Achieving digital transformation
However, for firms that find a balance between people and tools, the potential power of change is significant. Evans says nascent firms can use advanced technology to create a new slant on IT-enabled operations.
“For purely digital businesses, I think it’s possible to optimize the whole engine; the whole ecosystem,” he says. Such integration is tougher in traditional businesses, with an array of legacy assets and a requirement to bring together online and offline channels, suggests Evans.
“In these instances, there’s a messiness,” he says, before referring to the insurance sector. “The purchase journey for the customer is incredibly complicated and can take weeks. In that case, it’s much harder to get all the different elements to talk to each other.”
Evans believes some vendors are making headway regarding cross-channel integration. However, the flow of data presents an issue. Unless information moves around the business, employees looking to create joined-up experiences for clients face a significant challenge.
“In insurance, we’re all on a journey to be more digital but there are some inherent inflexibilities in our systems and structures,” says Evans. “The journey towards successful digital transformation is likely to be quite a long one.”
The good news is Direct Line is already making progress in customer experience. “We listen to complaints, we do root cause analysis and we have a never-ending snag list,” he says, suggesting the Net Promoter Score (NPS) for Direct Line has increased 15 percent during the past four years.
“We’ve achieved that by listening to our customers and addressing their needs. For example, some of our customers said they were annoyed they paid admin fees when they changed address or profession. Uniquely for the industry, we took that charge away – and then we saw the impact on our NPS.”
Evans suggest customer-focused companies take a multi-layered approach. Direct Line, for example, undertakes traditional segmentation analysis and insight when it launches a new brand or proposition. Yet the firm is also cognisant of broader consumer concerns, particularly when it comes to digitization.

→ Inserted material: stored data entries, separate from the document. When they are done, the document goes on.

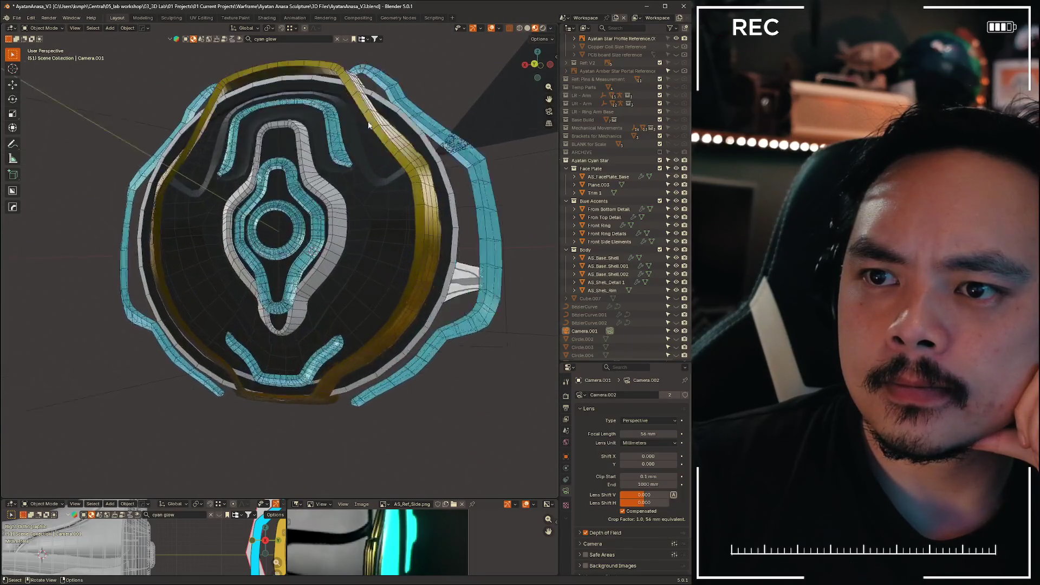
scroll(368, 125, up, 4)
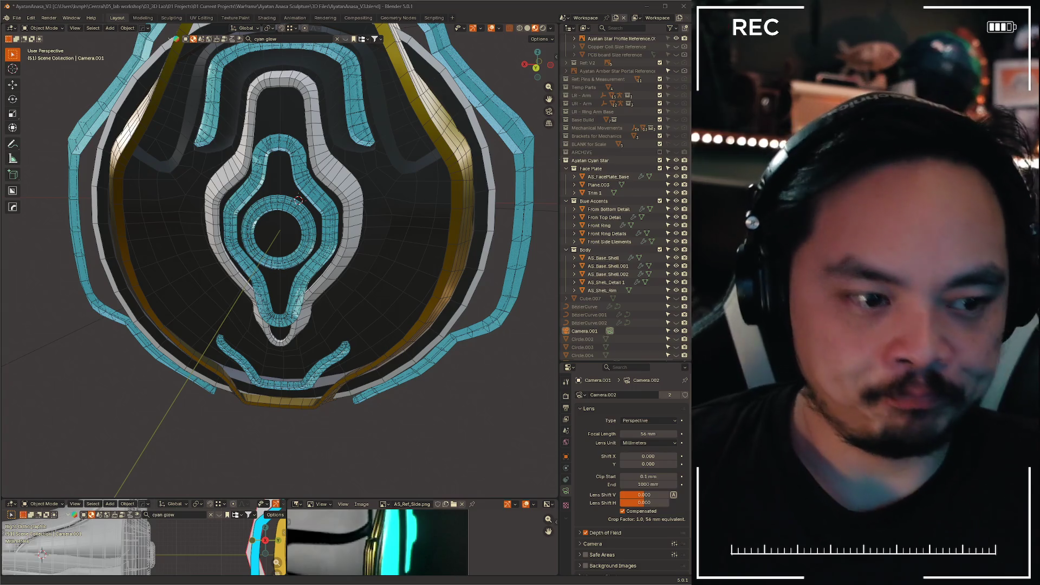
scroll(170, 239, down, 2)
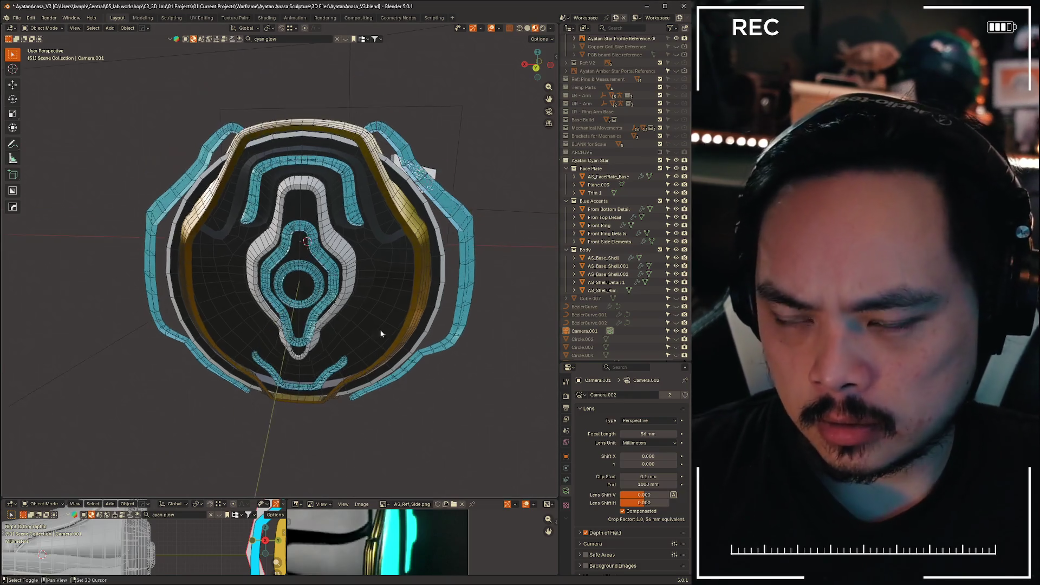
middle_drag(379, 329, 313, 333)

“Insurance is at the confluence of all the current technology trends. That includes blockchain, AI, connected home and driverless cars. Our role is to interpret those technological trends and see how they play out in terms of customer adoption and behaviour,” says Evans.
“Across those various layers, I think we’re pretty in-tune with our customers. But we’d never be arrogant enough to think we’ve cracked it because customer demands are changing all the time.”